■ **WORK INSTRUCTION**
When the line containing "(398, 302) none -> [31,295,64,308] [//]:#" appears in the data below, begin copying there and stop only after the line containing "[189,659,203,670] in ->".

■ **GIVEN RECORDS**
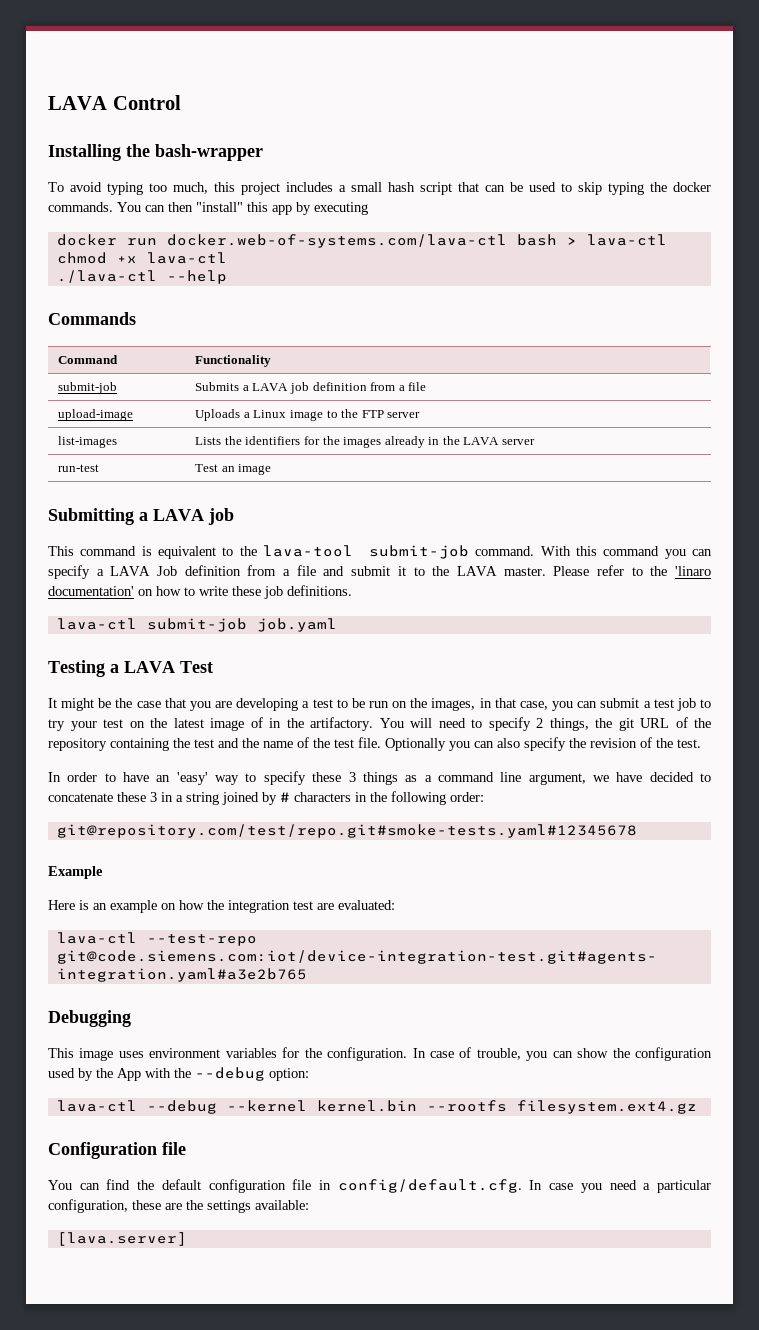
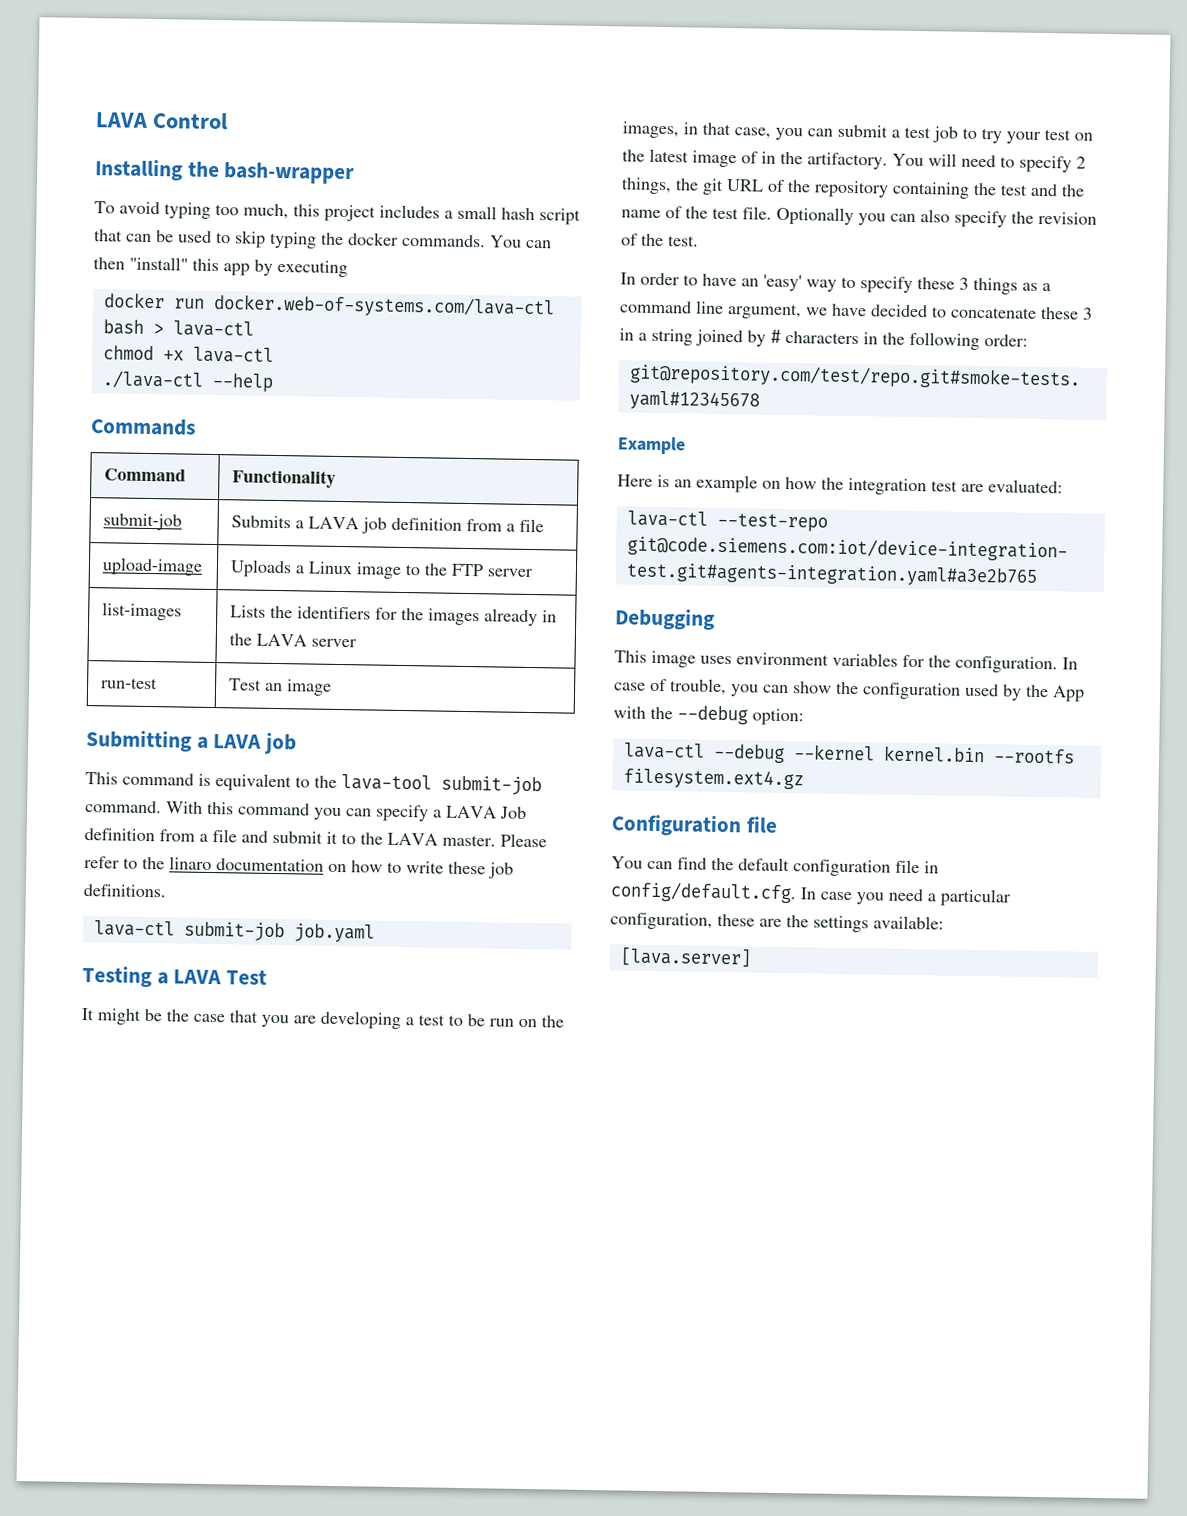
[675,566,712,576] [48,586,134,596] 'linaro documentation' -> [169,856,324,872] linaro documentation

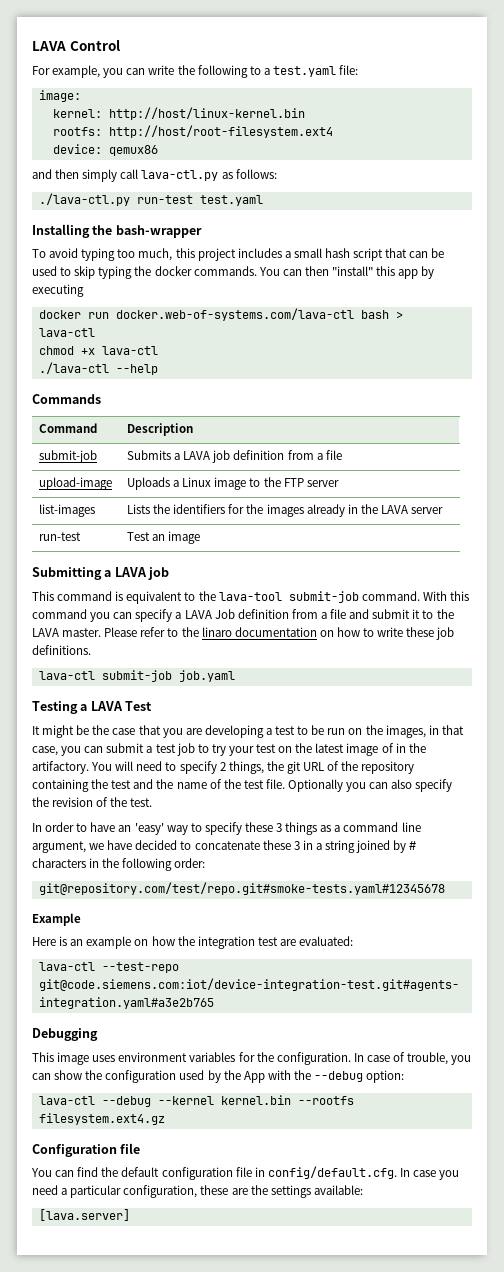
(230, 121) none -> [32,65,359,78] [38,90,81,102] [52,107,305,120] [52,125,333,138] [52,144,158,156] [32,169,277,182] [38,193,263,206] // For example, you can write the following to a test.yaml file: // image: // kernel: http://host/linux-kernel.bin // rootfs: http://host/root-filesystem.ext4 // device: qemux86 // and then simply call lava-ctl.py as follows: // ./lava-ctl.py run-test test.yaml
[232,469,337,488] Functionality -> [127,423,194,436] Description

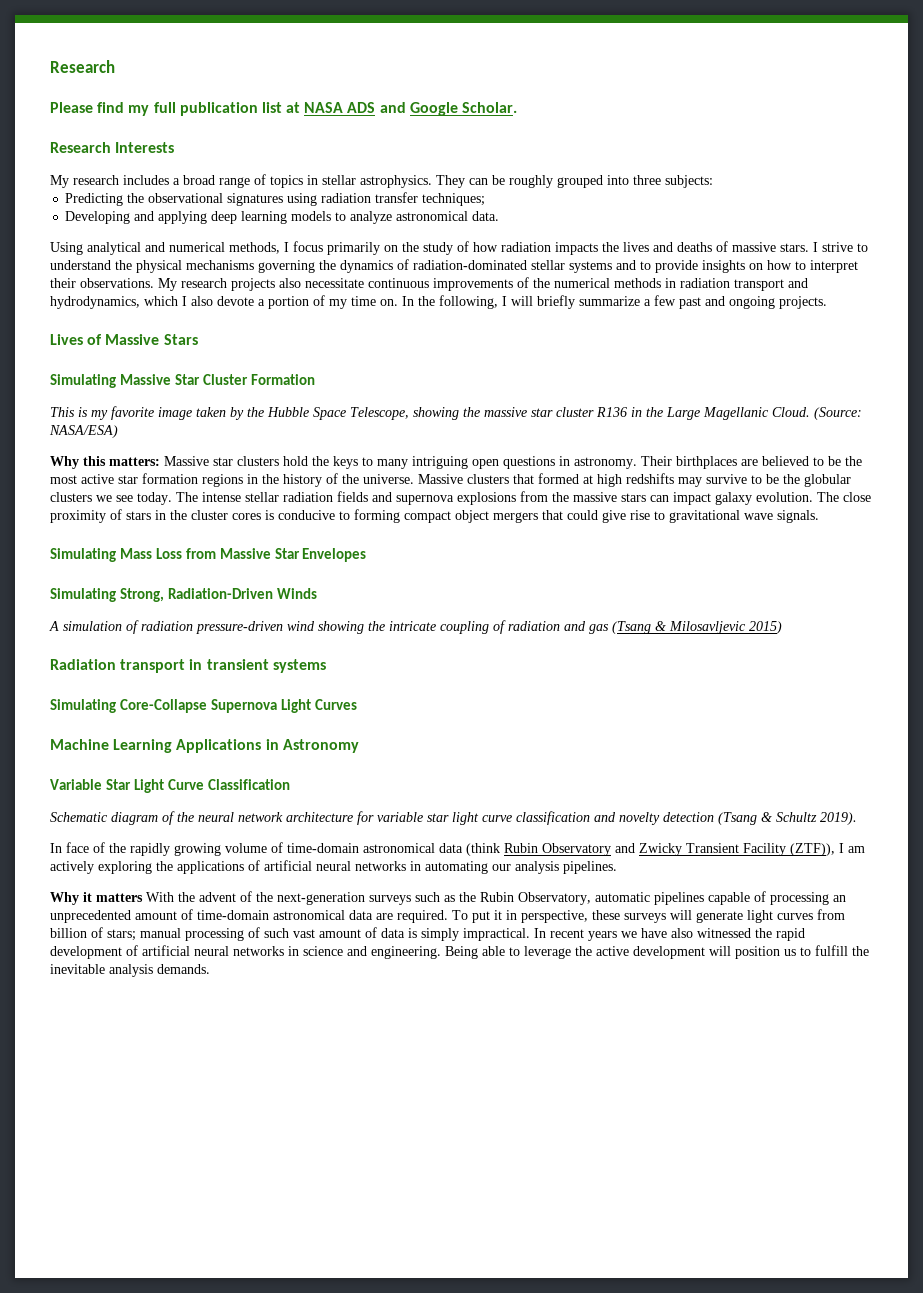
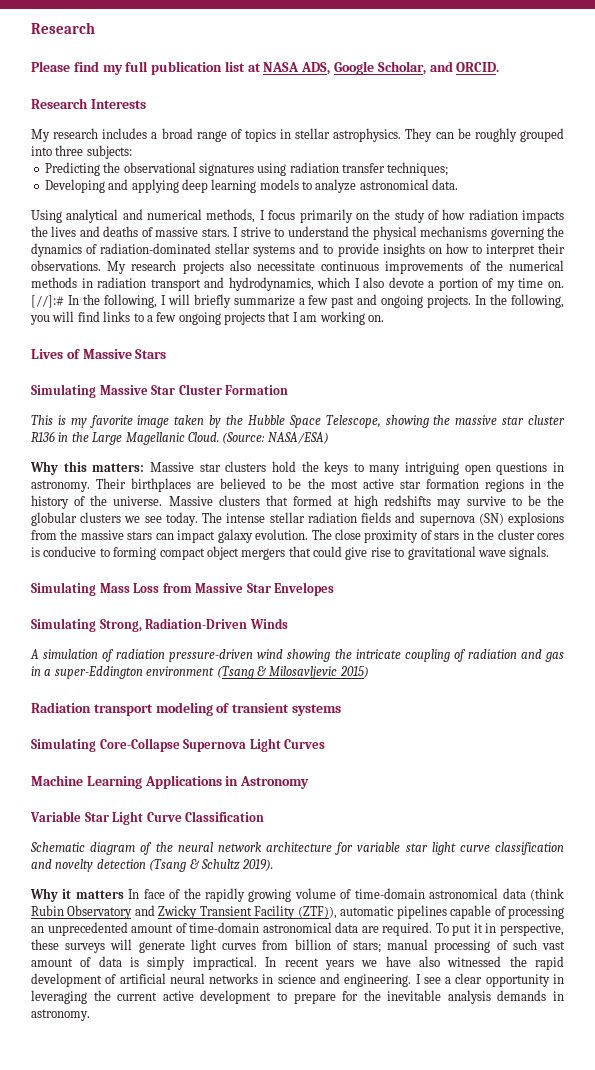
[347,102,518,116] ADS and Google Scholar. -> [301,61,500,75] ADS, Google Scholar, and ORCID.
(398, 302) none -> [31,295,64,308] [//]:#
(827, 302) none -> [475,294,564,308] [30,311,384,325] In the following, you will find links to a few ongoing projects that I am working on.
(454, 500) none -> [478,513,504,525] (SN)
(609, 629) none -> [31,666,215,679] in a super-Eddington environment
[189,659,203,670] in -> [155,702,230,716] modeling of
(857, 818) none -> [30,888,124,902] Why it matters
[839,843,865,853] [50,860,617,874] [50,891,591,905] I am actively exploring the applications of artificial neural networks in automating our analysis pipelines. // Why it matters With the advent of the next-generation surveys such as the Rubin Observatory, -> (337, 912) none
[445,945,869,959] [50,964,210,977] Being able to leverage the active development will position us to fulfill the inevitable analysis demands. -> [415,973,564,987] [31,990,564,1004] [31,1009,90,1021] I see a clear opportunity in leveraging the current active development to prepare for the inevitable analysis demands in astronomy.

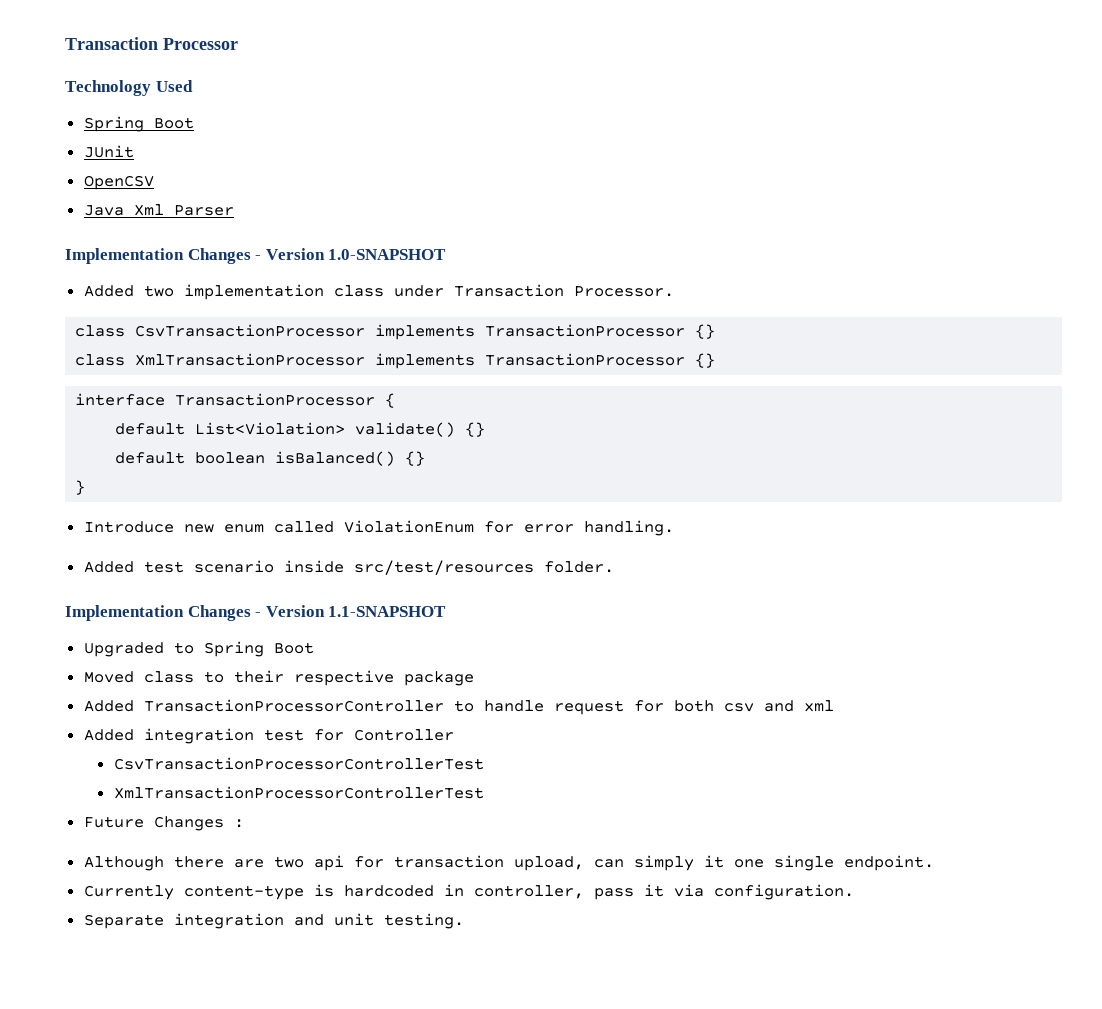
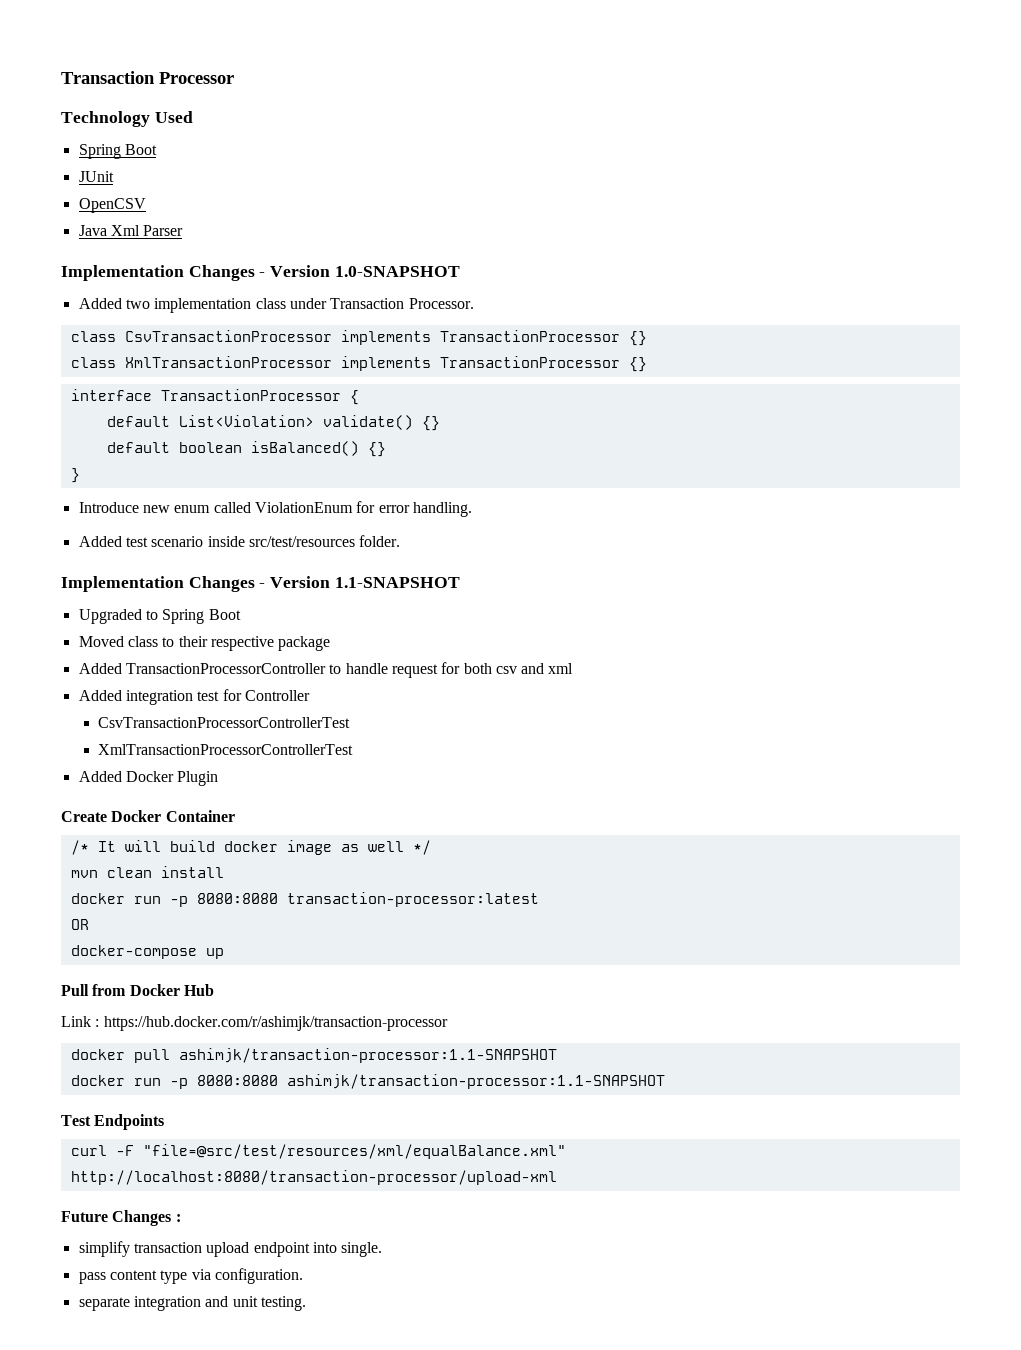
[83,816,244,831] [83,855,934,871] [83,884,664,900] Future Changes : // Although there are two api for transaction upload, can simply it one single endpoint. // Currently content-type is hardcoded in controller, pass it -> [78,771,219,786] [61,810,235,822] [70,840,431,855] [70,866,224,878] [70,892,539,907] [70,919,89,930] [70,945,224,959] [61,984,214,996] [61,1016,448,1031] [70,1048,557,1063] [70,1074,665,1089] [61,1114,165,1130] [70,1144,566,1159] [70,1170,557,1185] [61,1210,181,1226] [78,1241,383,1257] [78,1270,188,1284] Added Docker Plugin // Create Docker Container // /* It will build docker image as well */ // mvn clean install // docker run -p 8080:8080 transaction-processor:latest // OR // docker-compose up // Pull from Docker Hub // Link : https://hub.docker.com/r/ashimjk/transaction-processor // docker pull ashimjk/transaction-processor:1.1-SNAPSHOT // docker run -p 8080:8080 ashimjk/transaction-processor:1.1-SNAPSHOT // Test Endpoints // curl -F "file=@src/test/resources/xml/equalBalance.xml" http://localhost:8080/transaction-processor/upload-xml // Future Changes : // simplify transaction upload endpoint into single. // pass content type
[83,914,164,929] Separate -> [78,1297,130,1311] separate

■ **SOLUTION TO THIS TASK**
(398, 302) none -> [31,295,64,308] [//]:#
(827, 302) none -> [475,294,564,308] [30,311,384,325] In the following, you will find links to a few ongoing projects that I am working on.
(454, 500) none -> [478,513,504,525] (SN)
(609, 629) none -> [31,666,215,679] in a super-Eddington environment
[189,659,203,670] in -> [155,702,230,716] modeling of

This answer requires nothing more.